Star Trek (Digital Extremes / 2013)

From darkSector developer Digital Extremes (ok they also made the Unreal games and Warframe) comes this very of-the-era Trek game.

Set between the first two films in the Kelvin timeline, this is essentially a Gears of War style co-op third-person shooter that looks like Mass Effect, with a bit of Metroid Prime scanning thrown in for good measure.

The production values are excellent, with well-rendered likenesses of the films’ cast (who mostly voice their characters as well). It’s a late-in-the-generation release, and honestly still looks pretty good imo.

It plays exactly how you’d expect a game from this era to play. There’s cover-based shooting, ledge-hanging traversal, and some clunky ship combat sections. It’s solid! I’ll probably play more.

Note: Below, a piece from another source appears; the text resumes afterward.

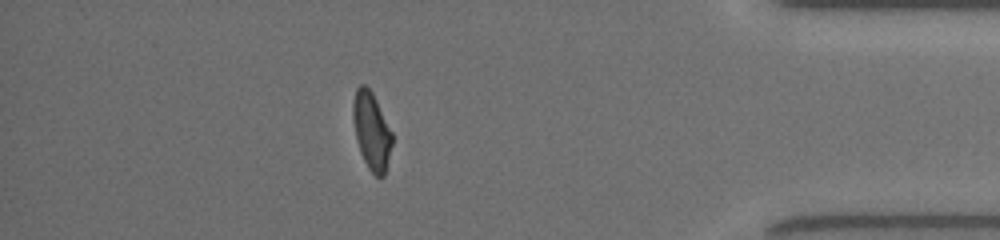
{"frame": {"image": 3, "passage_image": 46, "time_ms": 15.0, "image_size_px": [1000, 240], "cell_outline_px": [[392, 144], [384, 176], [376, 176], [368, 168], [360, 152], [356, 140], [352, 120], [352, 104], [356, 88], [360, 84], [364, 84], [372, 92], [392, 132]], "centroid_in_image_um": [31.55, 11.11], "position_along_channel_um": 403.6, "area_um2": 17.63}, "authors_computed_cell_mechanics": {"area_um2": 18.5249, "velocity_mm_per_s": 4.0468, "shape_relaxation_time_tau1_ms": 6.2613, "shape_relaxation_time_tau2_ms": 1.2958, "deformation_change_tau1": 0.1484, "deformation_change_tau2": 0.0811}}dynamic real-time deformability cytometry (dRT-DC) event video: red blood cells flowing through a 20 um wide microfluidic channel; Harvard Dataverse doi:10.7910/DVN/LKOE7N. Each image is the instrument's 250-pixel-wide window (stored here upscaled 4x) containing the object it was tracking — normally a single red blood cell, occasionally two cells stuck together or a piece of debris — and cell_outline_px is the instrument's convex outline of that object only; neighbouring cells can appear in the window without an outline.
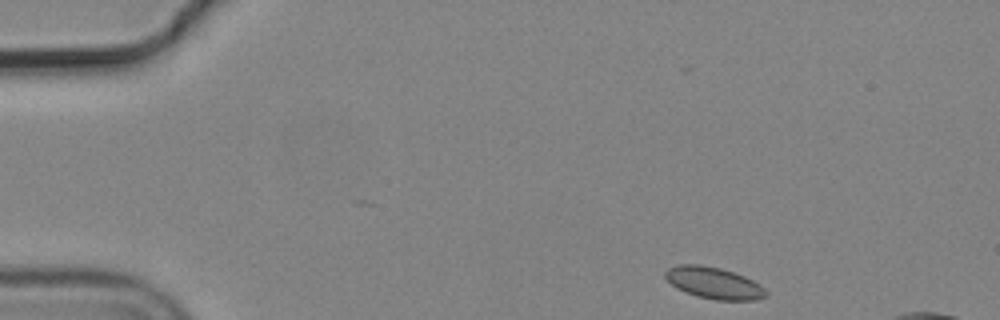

Less solid is another licensed shooter from the era…

007 Legends (Eurocom / 2012)

On paper, Legends seems neat: a series of stages where you play through a condensed version of Bond films, one per era, but all starring digital Daniel Craig. It’s odd, and the sort of thing you can really only do with this franchise.

The gameplay is pure PS360-era Call of Duty: mostly reflex snap shooting galleries with occasional QTEs and frustrating “cinematic” sections.

The game definitely could have used a bit more time in the oven. I’ve encountered a bunch of minor glitches, combat encounter difficulty is very inconsistent, and some mechanics (gadgets, stealth) feel very undercooked.

But when the game delivers on its premise, it’s great as a modern-ish celebration of the franchise. I’m definitely going to play more, despite the game feeling like a waste of potential (I don’t blame the devs (R.I.P. Eurocom); I’m sure this was a case of Activision and the license holder rushing the game out the door before it was ready in order to meet the “50 Years of Bond” milestone).

Project Sylpheed (Game Arts, SETA Corporation / 2006)

And now for something completely different.

Tangentially related to Game Art’s Silpheed shmups, this is a console-style aerial combat game that feels like a cross between Ace Combat and Star Wars Rogue Squadron.

What I’ve played has been solid; we’ll see if it continues to hold my interest once it gets hard/unfair (as these kinds of games always seem to).

It’s been great returning to the 360. Despite missing some bells and whistles, the console still feels relatively modern and snappy (especially after having spent quite a bit of time revisiting the PS3 last year). It’s a console I will always have fond memories of, and one that I really don’t mind going back to on my path to 100k.